项目摘要 该项目的长期目标是开发治疗革兰氏阴性杆菌的新疗法 伯克霍尔德氏菌属的病原体，包括洋葱伯克霍尔德氏菌复合体(BCC)和 假腮腺伯克霍尔德氏菌。这些病原体会引起严重的慢性肺部感染，也是主要原因。 与医疗保健相关的感染。这些病原体引起的感染的治疗通常很困难，因为 常见的广谱抗生素耐药性。新的治疗方法的发展 治疗这些病原体是当务之急。我们发表的工作分析了分离株的基因组多样性 从CF患者中收集的BCC种B.dolosa和B.Multivorans导致发现Fix L 基因似乎处于强烈的正选择之下。FixL在根瘤菌和弯曲杆菌中被描述为 一种双组分系统的感觉组氨酸激酶，它检测氧张力并磷酸化 转录因子FixJ在低氧条件下。我们之前的工作发现，BCC FixLJ系统 是致病所必需的，对这一途径的调控具有深远的毒力作用。
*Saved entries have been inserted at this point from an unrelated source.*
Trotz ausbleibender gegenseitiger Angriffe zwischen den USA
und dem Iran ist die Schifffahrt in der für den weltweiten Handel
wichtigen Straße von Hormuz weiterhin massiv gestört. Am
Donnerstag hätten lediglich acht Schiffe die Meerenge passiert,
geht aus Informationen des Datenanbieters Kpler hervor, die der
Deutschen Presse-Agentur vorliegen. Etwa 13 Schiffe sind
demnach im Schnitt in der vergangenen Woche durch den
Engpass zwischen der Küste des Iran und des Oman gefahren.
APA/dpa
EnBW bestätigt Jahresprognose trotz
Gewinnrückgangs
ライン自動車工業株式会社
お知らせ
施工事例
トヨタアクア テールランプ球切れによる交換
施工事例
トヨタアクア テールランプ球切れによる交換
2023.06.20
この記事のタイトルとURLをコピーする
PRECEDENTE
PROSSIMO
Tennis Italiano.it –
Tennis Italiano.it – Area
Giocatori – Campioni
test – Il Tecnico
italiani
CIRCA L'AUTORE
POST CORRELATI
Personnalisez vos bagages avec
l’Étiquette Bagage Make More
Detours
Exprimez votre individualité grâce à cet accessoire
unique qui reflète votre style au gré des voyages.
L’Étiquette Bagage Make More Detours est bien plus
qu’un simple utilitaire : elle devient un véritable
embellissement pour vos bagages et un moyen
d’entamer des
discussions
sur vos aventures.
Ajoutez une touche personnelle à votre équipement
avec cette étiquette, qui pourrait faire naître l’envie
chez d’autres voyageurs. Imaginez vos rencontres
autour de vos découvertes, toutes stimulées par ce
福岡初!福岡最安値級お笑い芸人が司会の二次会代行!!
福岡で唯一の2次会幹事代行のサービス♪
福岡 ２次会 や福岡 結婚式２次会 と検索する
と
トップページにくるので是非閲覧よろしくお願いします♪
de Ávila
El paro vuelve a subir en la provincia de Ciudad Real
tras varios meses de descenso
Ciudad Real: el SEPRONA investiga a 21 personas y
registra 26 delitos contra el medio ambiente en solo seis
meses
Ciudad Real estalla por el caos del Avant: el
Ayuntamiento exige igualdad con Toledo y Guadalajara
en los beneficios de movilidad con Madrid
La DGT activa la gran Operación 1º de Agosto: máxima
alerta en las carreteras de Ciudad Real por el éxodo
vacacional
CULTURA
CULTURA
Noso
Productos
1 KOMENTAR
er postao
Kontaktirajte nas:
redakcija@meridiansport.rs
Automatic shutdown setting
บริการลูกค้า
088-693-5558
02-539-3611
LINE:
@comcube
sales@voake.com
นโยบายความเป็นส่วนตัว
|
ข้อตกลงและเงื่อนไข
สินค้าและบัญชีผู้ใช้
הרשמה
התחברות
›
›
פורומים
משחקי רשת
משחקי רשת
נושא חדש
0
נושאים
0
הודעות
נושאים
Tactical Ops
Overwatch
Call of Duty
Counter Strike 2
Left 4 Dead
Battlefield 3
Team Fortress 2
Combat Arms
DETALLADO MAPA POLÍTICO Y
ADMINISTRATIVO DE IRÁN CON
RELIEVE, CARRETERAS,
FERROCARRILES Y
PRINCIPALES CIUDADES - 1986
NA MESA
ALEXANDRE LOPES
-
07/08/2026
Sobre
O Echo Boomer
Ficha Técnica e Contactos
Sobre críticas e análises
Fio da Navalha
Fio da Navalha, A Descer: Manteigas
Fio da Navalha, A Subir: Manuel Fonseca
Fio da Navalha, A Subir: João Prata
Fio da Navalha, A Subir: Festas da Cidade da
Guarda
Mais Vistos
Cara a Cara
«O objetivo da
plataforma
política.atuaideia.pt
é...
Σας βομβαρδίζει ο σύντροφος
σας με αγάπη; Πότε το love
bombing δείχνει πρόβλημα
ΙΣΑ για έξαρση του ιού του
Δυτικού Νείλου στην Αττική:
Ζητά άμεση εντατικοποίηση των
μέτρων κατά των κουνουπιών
有趣的是， 携带进化的FixL变体的构建与患者的临床衰退期相关的更多 与携带祖先FixL变体的同基因构建物相比，在多种感染模型中具有毒力。这些 毒力较强的FixL序列的FixLJ活性低于携带祖先FixL的毒力较低的构建体 证明FixLJ活性增加的变体是毒力的决定性因素。我们假设我们可以 通过激活FixLJ途径降低伯克霍尔德氏菌的毒力。通过瞄准毒力，我们预测 细菌将不再能够感染或在宿主体内存活。在这个项目的第一个目标中，我们将确定 使用伯克霍尔德氏菌修复途径报告菌株的高通量筛选激活FixLJ的化合物。 在目标2中，我们将评估目标1中确定的有前景的先导化合物在体外的有效性 用体外巨噬细胞试验降低多种伯克霍尔德氏菌的毒力。我们还将评估 用细胞培养法研究铅化合物的毒性。我们计划鉴定3-4种具有EC50的先导化合物 低微摩尔(1-10)范围，毒性至少是EC50的5倍。这些先导化合物将是 进一步发展为治疗伯克霍尔德氏菌感染的疗法。